• Task goal:
What is needed is a verbatim copy of every record below, with the pictures left out.

----------

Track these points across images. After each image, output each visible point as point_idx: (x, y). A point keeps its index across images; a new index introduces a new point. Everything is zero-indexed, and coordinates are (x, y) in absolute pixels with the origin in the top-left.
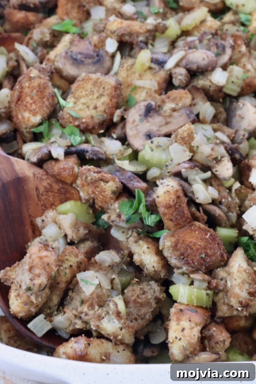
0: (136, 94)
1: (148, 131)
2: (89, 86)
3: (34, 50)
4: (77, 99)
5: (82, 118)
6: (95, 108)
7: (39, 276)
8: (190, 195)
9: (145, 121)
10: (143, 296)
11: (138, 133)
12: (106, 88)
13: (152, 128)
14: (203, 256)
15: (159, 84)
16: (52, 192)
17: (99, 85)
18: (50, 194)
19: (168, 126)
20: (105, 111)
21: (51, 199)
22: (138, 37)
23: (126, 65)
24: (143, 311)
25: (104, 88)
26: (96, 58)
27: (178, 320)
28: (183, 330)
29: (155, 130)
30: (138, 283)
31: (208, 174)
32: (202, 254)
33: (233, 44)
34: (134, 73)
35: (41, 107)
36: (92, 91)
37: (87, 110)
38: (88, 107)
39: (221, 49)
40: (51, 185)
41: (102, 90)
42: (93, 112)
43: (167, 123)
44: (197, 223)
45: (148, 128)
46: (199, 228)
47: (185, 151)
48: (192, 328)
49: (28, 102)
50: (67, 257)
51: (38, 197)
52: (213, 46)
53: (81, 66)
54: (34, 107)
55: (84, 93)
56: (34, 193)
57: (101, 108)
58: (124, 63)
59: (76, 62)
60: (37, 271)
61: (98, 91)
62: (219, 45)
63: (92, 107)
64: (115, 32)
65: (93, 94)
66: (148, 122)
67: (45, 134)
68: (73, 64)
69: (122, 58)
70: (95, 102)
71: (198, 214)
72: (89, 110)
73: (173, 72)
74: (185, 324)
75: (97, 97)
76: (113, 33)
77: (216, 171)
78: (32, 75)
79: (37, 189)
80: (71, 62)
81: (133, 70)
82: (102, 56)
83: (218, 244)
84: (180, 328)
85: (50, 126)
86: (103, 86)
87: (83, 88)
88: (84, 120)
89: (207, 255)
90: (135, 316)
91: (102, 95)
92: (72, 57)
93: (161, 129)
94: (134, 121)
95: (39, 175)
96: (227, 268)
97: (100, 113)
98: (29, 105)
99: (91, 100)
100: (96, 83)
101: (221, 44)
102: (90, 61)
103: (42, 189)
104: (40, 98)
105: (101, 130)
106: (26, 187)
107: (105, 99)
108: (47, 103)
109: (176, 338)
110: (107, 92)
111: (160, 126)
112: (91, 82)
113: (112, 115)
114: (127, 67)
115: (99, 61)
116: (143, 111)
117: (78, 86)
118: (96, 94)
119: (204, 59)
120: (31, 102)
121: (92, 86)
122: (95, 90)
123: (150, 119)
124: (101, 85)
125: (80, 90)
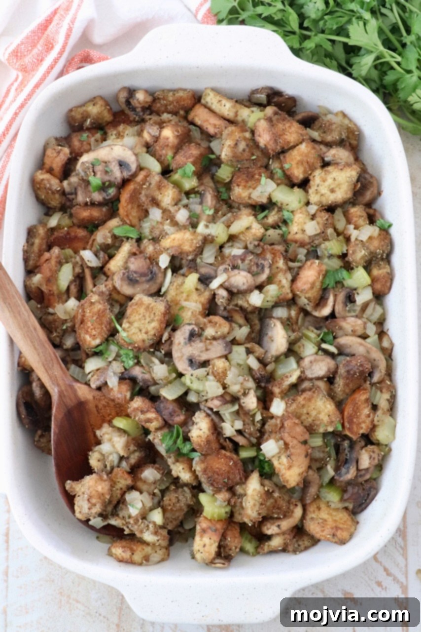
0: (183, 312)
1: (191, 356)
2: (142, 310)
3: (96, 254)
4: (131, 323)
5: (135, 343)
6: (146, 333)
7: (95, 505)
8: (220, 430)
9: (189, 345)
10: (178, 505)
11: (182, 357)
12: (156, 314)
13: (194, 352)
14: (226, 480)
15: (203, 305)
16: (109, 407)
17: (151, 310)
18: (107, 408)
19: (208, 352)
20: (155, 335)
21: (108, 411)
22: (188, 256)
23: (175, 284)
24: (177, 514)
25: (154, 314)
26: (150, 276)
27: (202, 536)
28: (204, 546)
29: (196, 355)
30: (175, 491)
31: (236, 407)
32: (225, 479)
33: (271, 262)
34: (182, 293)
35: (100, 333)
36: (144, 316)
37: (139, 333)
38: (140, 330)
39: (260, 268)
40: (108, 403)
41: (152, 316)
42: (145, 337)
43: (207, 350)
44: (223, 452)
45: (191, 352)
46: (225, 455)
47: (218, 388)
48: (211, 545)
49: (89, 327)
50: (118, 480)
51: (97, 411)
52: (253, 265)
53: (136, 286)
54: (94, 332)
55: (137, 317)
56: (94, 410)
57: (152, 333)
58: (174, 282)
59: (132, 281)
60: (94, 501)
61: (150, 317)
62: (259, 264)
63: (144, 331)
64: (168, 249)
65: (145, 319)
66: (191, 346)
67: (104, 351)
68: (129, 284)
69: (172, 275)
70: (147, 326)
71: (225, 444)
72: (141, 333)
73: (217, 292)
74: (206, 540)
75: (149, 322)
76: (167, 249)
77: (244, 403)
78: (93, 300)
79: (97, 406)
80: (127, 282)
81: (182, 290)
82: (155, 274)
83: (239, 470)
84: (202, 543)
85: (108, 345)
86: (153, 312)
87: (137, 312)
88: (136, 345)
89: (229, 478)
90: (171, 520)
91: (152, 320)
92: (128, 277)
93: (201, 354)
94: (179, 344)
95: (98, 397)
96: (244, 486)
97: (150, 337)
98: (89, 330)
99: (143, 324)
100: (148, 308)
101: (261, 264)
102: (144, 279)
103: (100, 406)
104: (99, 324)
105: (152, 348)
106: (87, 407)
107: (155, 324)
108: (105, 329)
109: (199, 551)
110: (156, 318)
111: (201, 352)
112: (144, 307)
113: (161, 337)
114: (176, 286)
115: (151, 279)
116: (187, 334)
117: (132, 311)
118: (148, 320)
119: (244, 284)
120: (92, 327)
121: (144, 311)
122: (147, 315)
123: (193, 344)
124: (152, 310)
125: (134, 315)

----------

• Result:
Track these points across images. After each image, output each visible point as point_idx: (x, y). A point keeps its index across images; a new index introduces a new point. Everything is zero-indexed, and coordinates are (x, y) in absolute pixels with the origin in the top-left.
0: (136, 94)
1: (148, 131)
2: (89, 86)
3: (34, 50)
4: (77, 99)
5: (82, 118)
6: (95, 108)
7: (39, 276)
8: (190, 195)
9: (145, 121)
10: (143, 296)
11: (138, 133)
12: (106, 88)
13: (152, 128)
14: (203, 256)
15: (159, 84)
16: (52, 192)
17: (99, 85)
18: (50, 194)
19: (168, 126)
20: (105, 111)
21: (51, 199)
22: (138, 37)
23: (126, 65)
24: (143, 311)
25: (104, 88)
26: (96, 58)
27: (178, 320)
28: (183, 330)
29: (155, 130)
30: (138, 283)
31: (208, 174)
32: (202, 254)
33: (233, 44)
34: (134, 73)
35: (41, 107)
36: (92, 91)
37: (87, 110)
38: (88, 107)
39: (221, 49)
40: (51, 185)
41: (102, 90)
42: (93, 112)
43: (167, 123)
44: (197, 223)
45: (148, 128)
46: (199, 228)
47: (185, 151)
48: (192, 328)
49: (28, 102)
50: (67, 257)
51: (38, 197)
52: (213, 46)
53: (81, 66)
54: (34, 107)
55: (84, 93)
56: (34, 193)
57: (101, 108)
58: (124, 63)
59: (76, 62)
60: (37, 271)
61: (98, 91)
62: (219, 45)
63: (92, 107)
64: (115, 32)
65: (93, 94)
66: (148, 122)
67: (45, 134)
68: (73, 64)
69: (122, 58)
70: (95, 102)
71: (198, 214)
72: (89, 110)
73: (173, 72)
74: (185, 324)
75: (97, 97)
76: (113, 33)
77: (216, 171)
78: (32, 75)
79: (37, 189)
80: (71, 62)
81: (133, 70)
82: (102, 56)
83: (218, 244)
84: (180, 328)
85: (50, 126)
86: (103, 86)
87: (83, 88)
88: (84, 120)
89: (207, 255)
90: (135, 316)
91: (102, 95)
92: (72, 57)
93: (161, 129)
94: (134, 121)
95: (39, 175)
96: (227, 268)
97: (100, 113)
98: (29, 105)
99: (91, 100)
100: (96, 83)
101: (221, 44)
102: (90, 61)
103: (42, 189)
104: (40, 98)
105: (101, 130)
106: (26, 187)
107: (105, 99)
108: (47, 103)
109: (176, 338)
110: (107, 92)
111: (160, 126)
112: (91, 82)
113: (112, 115)
114: (127, 67)
115: (99, 61)
116: (143, 111)
117: (78, 86)
118: (96, 94)
119: (204, 59)
120: (31, 102)
121: (92, 86)
122: (95, 90)
123: (150, 119)
124: (101, 85)
125: (80, 90)
0: (183, 312)
1: (191, 356)
2: (142, 310)
3: (96, 254)
4: (131, 323)
5: (135, 343)
6: (146, 333)
7: (95, 505)
8: (220, 430)
9: (189, 345)
10: (178, 505)
11: (182, 357)
12: (156, 314)
13: (194, 352)
14: (226, 480)
15: (203, 305)
16: (109, 407)
17: (151, 310)
18: (107, 408)
19: (208, 352)
20: (155, 335)
21: (108, 411)
22: (188, 256)
23: (175, 284)
24: (177, 514)
25: (154, 314)
26: (150, 276)
27: (202, 536)
28: (204, 546)
29: (196, 355)
30: (175, 491)
31: (236, 407)
32: (225, 479)
33: (271, 262)
34: (182, 293)
35: (100, 333)
36: (144, 316)
37: (139, 333)
38: (140, 330)
39: (260, 268)
40: (108, 403)
41: (152, 316)
42: (145, 337)
43: (207, 350)
44: (223, 452)
45: (191, 352)
46: (225, 455)
47: (218, 388)
48: (211, 545)
49: (89, 327)
50: (118, 480)
51: (97, 411)
52: (253, 265)
53: (136, 286)
54: (94, 332)
55: (137, 317)
56: (94, 410)
57: (152, 333)
58: (174, 282)
59: (132, 281)
60: (94, 501)
61: (150, 317)
62: (259, 264)
63: (144, 331)
64: (168, 249)
65: (145, 319)
66: (191, 346)
67: (104, 351)
68: (129, 284)
69: (172, 275)
70: (147, 326)
71: (225, 444)
72: (141, 333)
73: (217, 292)
74: (206, 540)
75: (149, 322)
76: (167, 249)
77: (244, 403)
78: (93, 300)
79: (97, 406)
80: (127, 282)
81: (182, 290)
82: (155, 274)
83: (239, 470)
84: (202, 543)
85: (108, 345)
86: (153, 312)
87: (137, 312)
88: (136, 345)
89: (229, 478)
90: (171, 520)
91: (152, 320)
92: (128, 277)
93: (201, 354)
94: (179, 344)
95: (98, 397)
96: (244, 486)
97: (150, 337)
98: (89, 330)
99: (143, 324)
100: (148, 308)
101: (261, 264)
102: (144, 279)
103: (100, 406)
104: (99, 324)
105: (152, 348)
106: (87, 407)
107: (155, 324)
108: (105, 329)
109: (199, 551)
110: (156, 318)
111: (201, 352)
112: (144, 307)
113: (161, 337)
114: (176, 286)
115: (151, 279)
116: (187, 334)
117: (132, 311)
118: (148, 320)
119: (244, 284)
120: (92, 327)
121: (144, 311)
122: (147, 315)
123: (193, 344)
124: (152, 310)
125: (134, 315)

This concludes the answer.